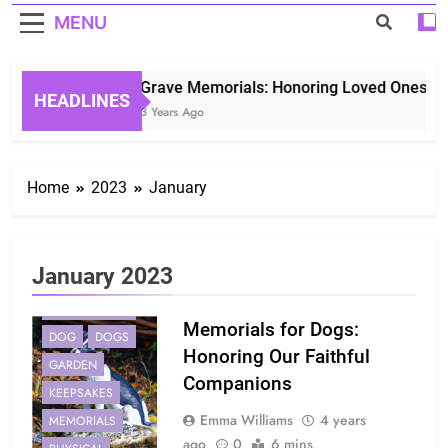
MENU
Grave Memorials: Honoring Loved Ones in E
HEADLINES
3 Years Ago
Home
2023
January
January 2023
COMPANIONS
Memorials for Dogs:
DOG
DOGS
Honoring Our Faithful
GARDEN
Companions
KEEPSAKES
Emma Williams
4 years
MEMORIALS
ago
0
6 mins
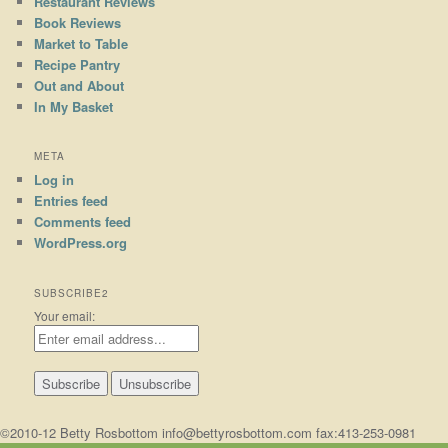
Restaurant Reviews
Book Reviews
Market to Table
Recipe Pantry
Out and About
In My Basket
META
Log in
Entries feed
Comments feed
WordPress.org
SUBSCRIBE2
Your email:
©2010-12 Betty Rosbottom info@bettyrosbottom.com fax:413-253-0981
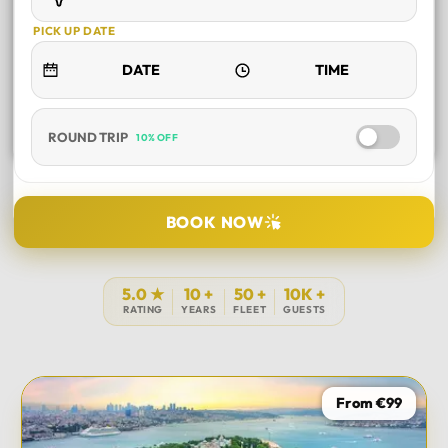
PICK UP DATE
ROUND TRIP
10% OFF
SELECT TOUR
BOOK NOW
DURATION
5.0 ★
10 +
50 +
10K +
RATING
YEARS
FLEET
GUESTS
PICK UP LOCATION
From €99
TOUR DATE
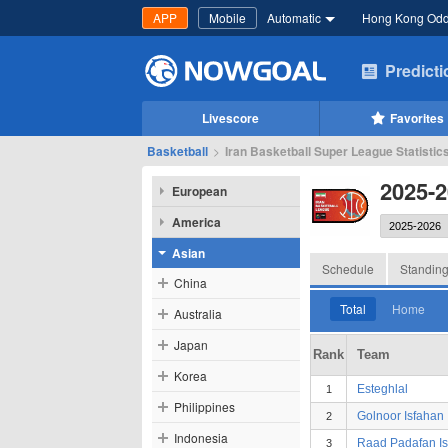
APP
Mobile
Automatic
Hong Kong Od
Predict
Livescore
Favorites
Basketball
>
Iran Basketball Super League Statistic
2025-2
European
America
Asian
Schedule
Standin
China
Total
Home
Australia
Japan
Rank
Team
Korea
Esteghlal
1
Philippines
Golnoor Isfahan
2
Indonesia
Raad Padafan I
3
_ _ _ _
EXERCISE - Restate the material above word for word, so that nothing changes except that the pictures are gone.

TASK RESPONSE -
MENU
Grave Memorials: Honoring Loved Ones in E
HEADLINES
3 Years Ago
Home
2023
January
January 2023
COMPANIONS
Memorials for Dogs:
DOG
DOGS
Honoring Our Faithful
GARDEN
Companions
KEEPSAKES
Emma Williams
4 years
MEMORIALS
ago
0
6 mins
Restaurant Reviews
Book Reviews
Market to Table
Recipe Pantry
Out and About
In My Basket
META
Log in
Entries feed
Comments feed
WordPress.org
SUBSCRIBE2
Your email:
©2010-12 Betty Rosbottom info@bettyrosbottom.com fax:413-253-0981
PICK UP DATE
ROUND TRIP
10% OFF
SELECT TOUR
BOOK NOW
DURATION
5.0 ★
10 +
50 +
10K +
RATING
YEARS
FLEET
GUESTS
PICK UP LOCATION
From €99
TOUR DATE
APP
Mobile
Automatic
Hong Kong Od
Predict
Livescore
Favorites
Basketball
>
Iran Basketball Super League Statistic
2025-2
European
America
Asian
Schedule
Standin
China
Total
Home
Australia
Japan
Rank
Team
Korea
Esteghlal
1
Philippines
Golnoor Isfahan
2
Indonesia
Raad Padafan I
3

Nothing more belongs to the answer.